Weber-Gale makes amends
Garrett Weber-Gale took it personally when the American men took bronze in the 400 freestyle relay in Shanghai, using the words "angry", "embarrassed" and "disappointed" after producing a 48.33 split on the second leg, the slowest of the quartet that included Michael Phelps , Jason Lezak and Nathan Adrian.
But after anchoring the 400 medley relay in prelims in 47.32, later securing a gold medal when the U.S. held off Australia in the final, Weber-Gale felt a renewed confidence to come to Palo Alto and challenge for the national title in the 100 freestyle.

Following a third-place finish Thursday in the 50 free, Weber-Gale rallied from a narrow deficit Friday at the turn to capture his first 100 free championship since 2008 with a mark of 48.87, just ahead of fellow Longhorn Aquatics standout Jimmy Feigen (48.99).

"I'm just happy going into a final against such a great group of guys and being able to find a way to win," Weber-Gale said. "After I time-trialed the 100 in Shanghai and then swimming as fast as I did on the medley relay, I felt like everything was OK. I'm just happy to be here racing against the best in the country."

Hansen headed in right direction
Brendan Hansen was tired of watching Shark Week on TV in his hotel room, so the Longhorn Aquatics veteran decided to compete in a time trial of the 100 breaststroke Friday in between the prelims and finals, looking to take another shot at breaking the 1-minute barrier in only his second meet since his return to the pool in December.

Just like in Tuesday's championship race, Hansen was victorious, but just missed dipping under 1 minute, prevailing in 1:00.19, ahead of SwimMAC Carolina's Kevin Swander (1:00.32) and Trojan Swim Club's Mike Alexandrov (1:00.36).

"Had I gone 59.1, I would've been pissed off because I would've been like ‘Why couldn't I do that on Tuesday?' But obviously this is where I'm supposed to be and that's fine," Hansen said. "This was light years better than the other two swims (Tuesday), which is encouraging. The only way I'm going to get better is to keep racing, that's why I'll go to Japan or Australia or you might see me at some rinky-dink meet because it helps me find out what I have to do in order to get better."

Hansen, who hasn't decided if he's going to attend the Pan American Games in October in Guadalajara, Mexico, is scheduled to compete Saturday in the 200 breaststroke.
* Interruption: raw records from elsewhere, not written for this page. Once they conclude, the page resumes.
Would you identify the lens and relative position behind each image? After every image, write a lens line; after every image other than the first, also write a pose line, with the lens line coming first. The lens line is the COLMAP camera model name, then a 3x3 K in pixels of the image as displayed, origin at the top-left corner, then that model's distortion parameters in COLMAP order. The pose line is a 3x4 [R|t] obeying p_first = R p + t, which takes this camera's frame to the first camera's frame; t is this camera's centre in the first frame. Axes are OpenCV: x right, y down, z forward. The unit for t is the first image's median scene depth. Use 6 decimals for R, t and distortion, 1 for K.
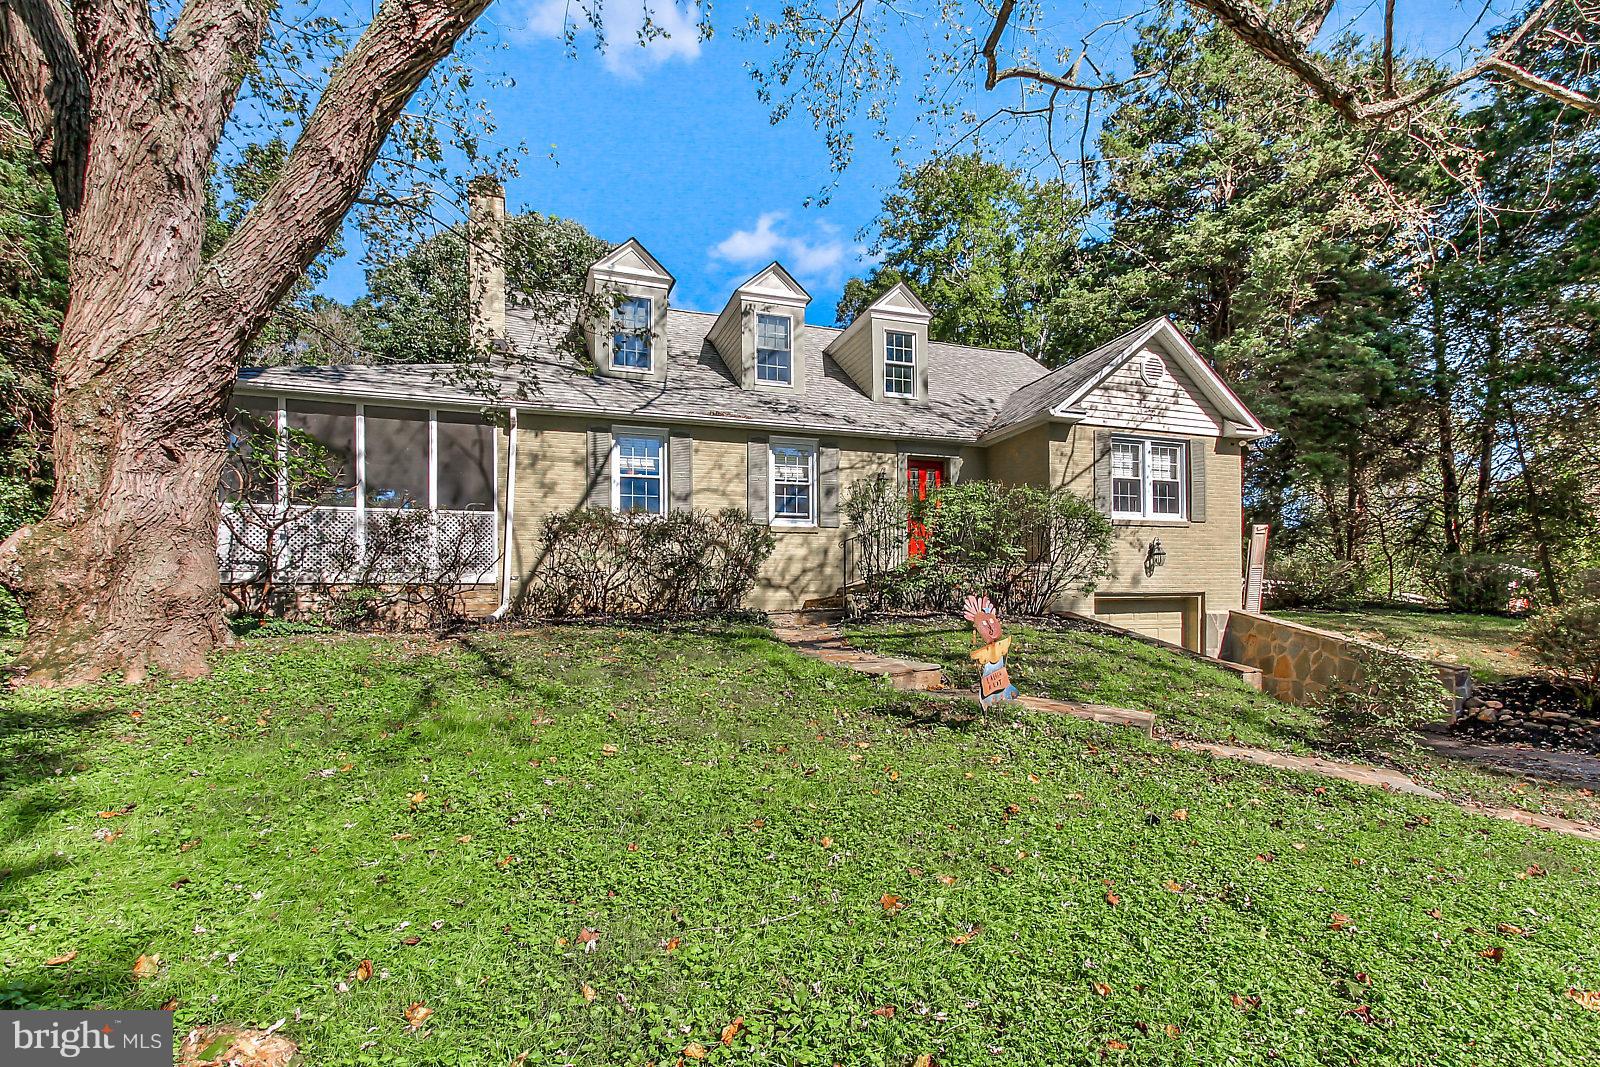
lens RADIAL K [[740.6, 0, 795.9], [0, 740.6, 546.7], [0, 0, 1]] dist [0.002820, 0.000883]
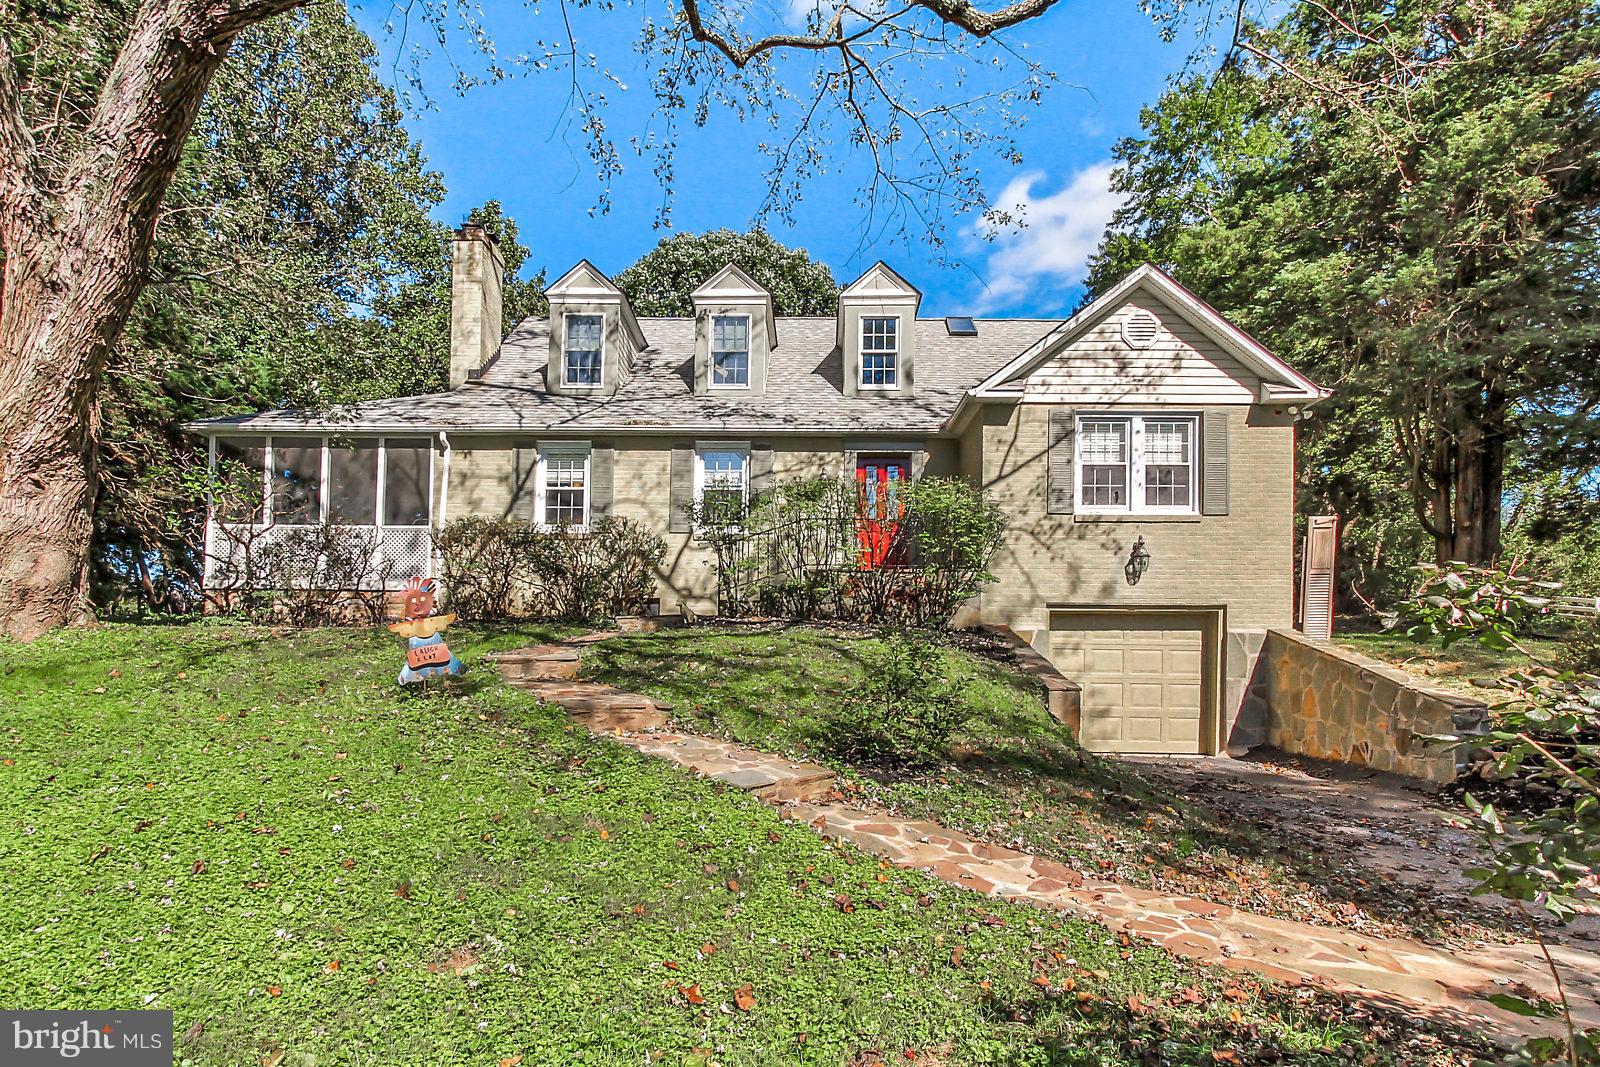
lens RADIAL K [[855.5, 0, 827.8], [0, 855.5, 555.4], [0, 0, 1]] dist [0.002904, 0.000842]
pose [[0.935410, -0.018636, -0.353072, 0.499524], [0.010020, 0.999606, -0.026216, 0.030003], [0.353422, 0.020985, 0.935229, 0.011675]]
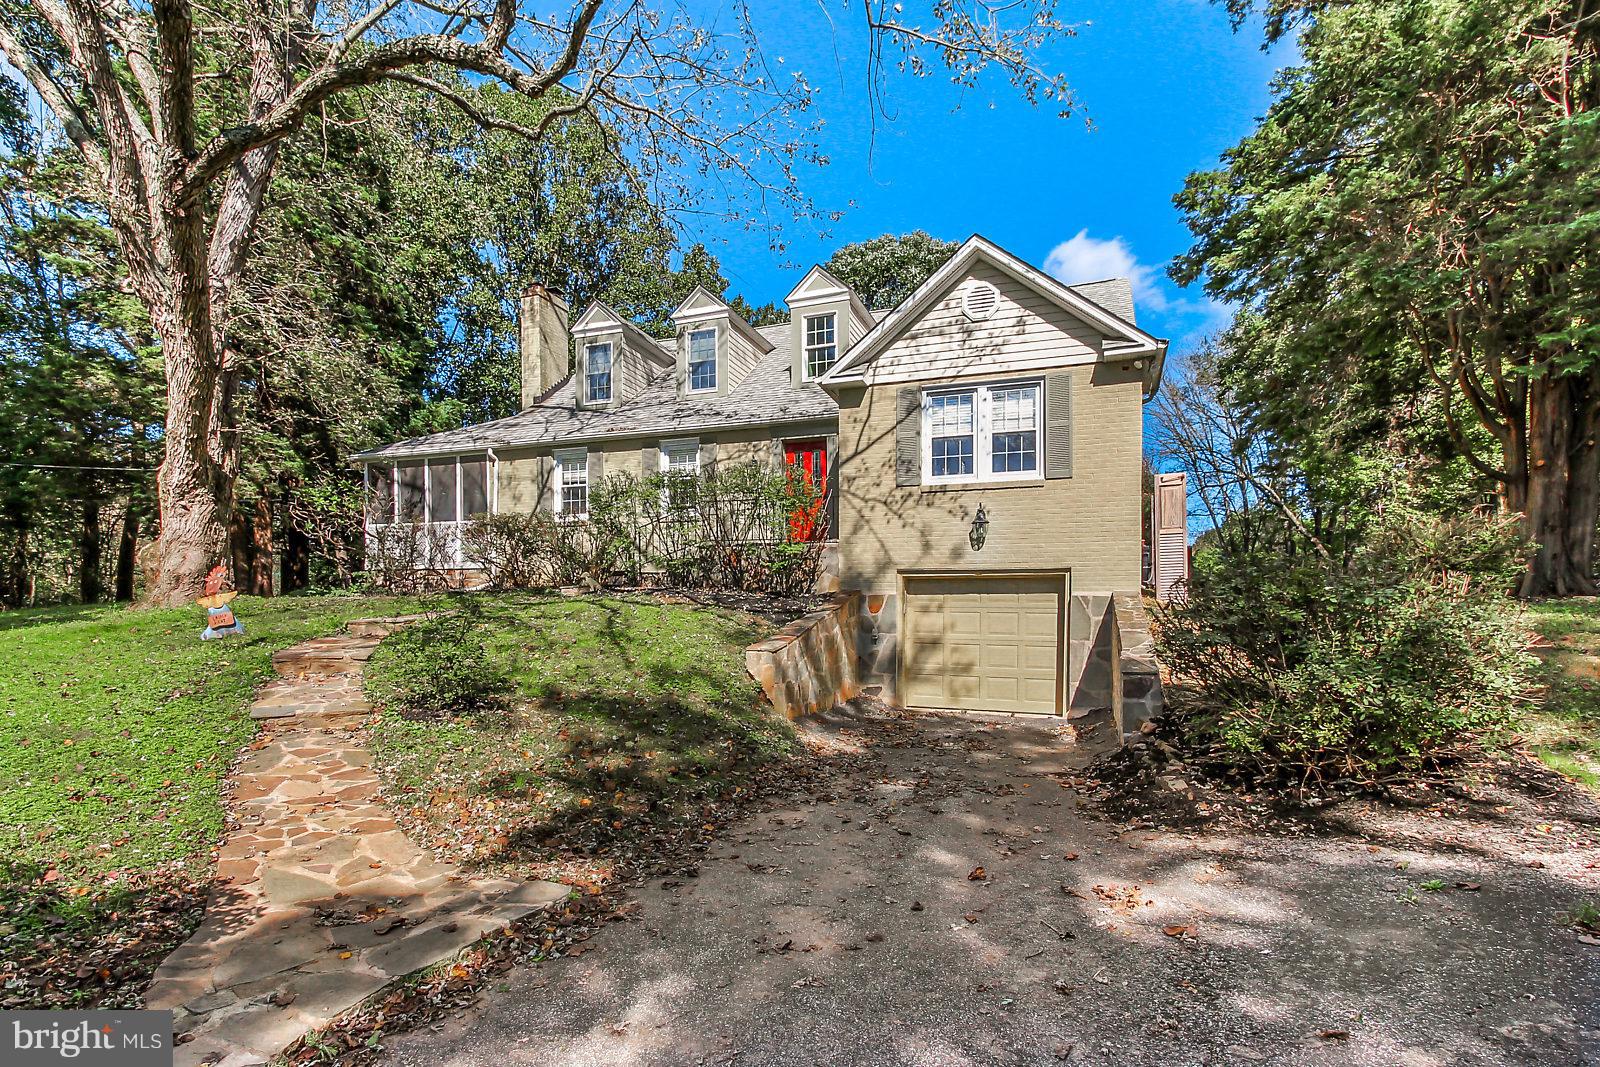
lens RADIAL K [[766.2, 0, 850.0], [0, 766.2, 556.1], [0, 0, 1]] dist [-0.000523, 0.000054]
pose [[0.762497, -0.025949, -0.646472, 0.937604], [0.040421, 0.999154, 0.007570, 0.035282], [0.645728, -0.031903, 0.762900, 0.248461]]
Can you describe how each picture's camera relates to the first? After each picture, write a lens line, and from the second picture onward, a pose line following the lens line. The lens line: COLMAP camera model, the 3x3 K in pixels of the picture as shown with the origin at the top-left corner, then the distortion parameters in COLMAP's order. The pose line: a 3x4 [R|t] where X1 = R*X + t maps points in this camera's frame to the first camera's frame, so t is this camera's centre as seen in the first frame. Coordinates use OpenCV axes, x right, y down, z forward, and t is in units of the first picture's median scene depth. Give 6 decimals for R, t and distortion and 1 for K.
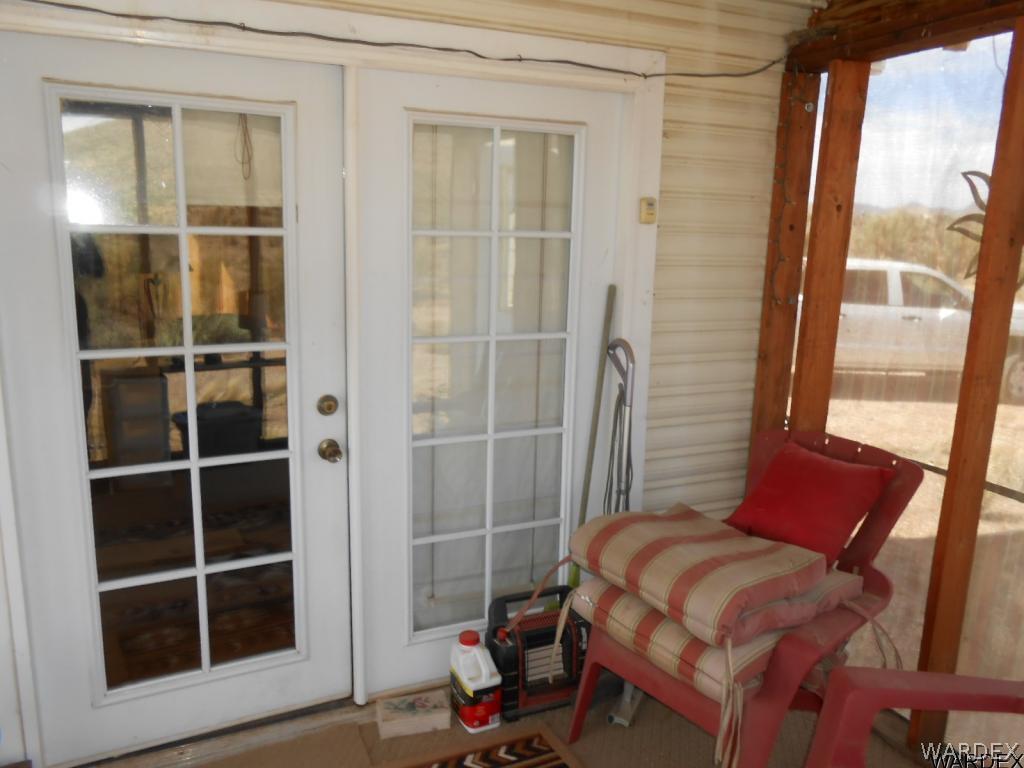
lens RADIAL K [[799.1, 0, 512.1], [0, 799.1, 378.7], [0, 0, 1]] dist [-0.032208, 0.049619]
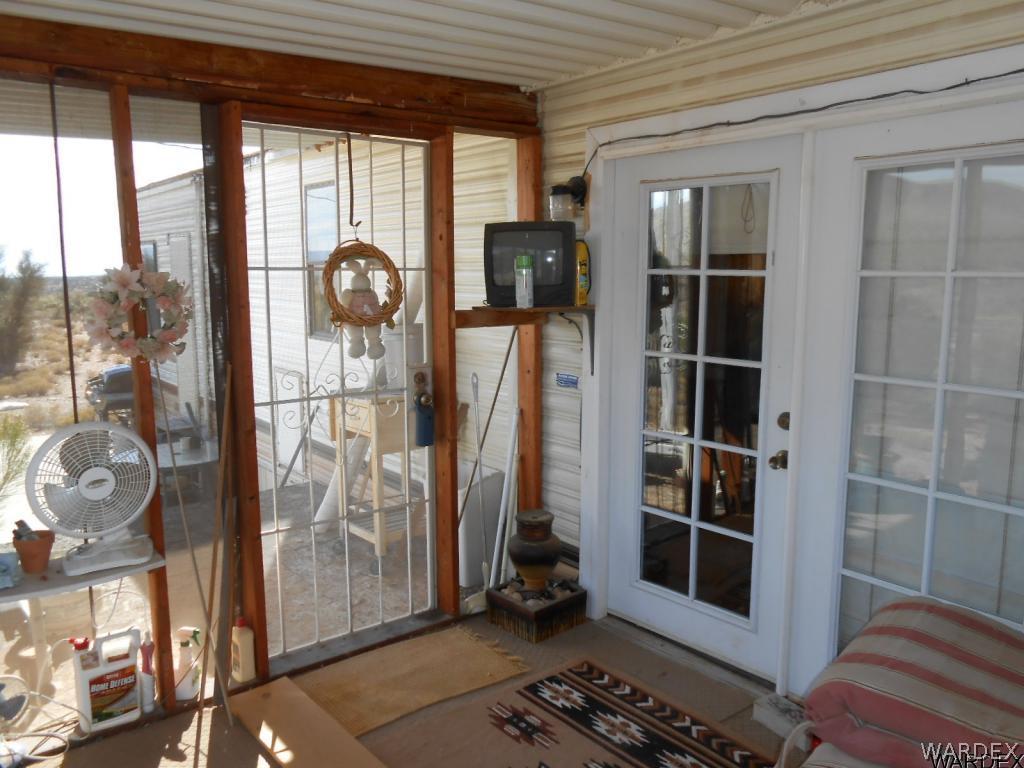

Hansen is targeting the country's fastest time this year of 2:09.28 produced by Eric Shanteau (not competing at Stanford) during his fourth-place swim in Shanghai.

"The goal is the same goal as when I left in 2008. I want to put U.S. breaststroking back on the board because I plan on racing the best," Hansen said. "The best way for me to show how serious I am about coming back is not by talking about it, but by going out and doing it and then talking about it afterward."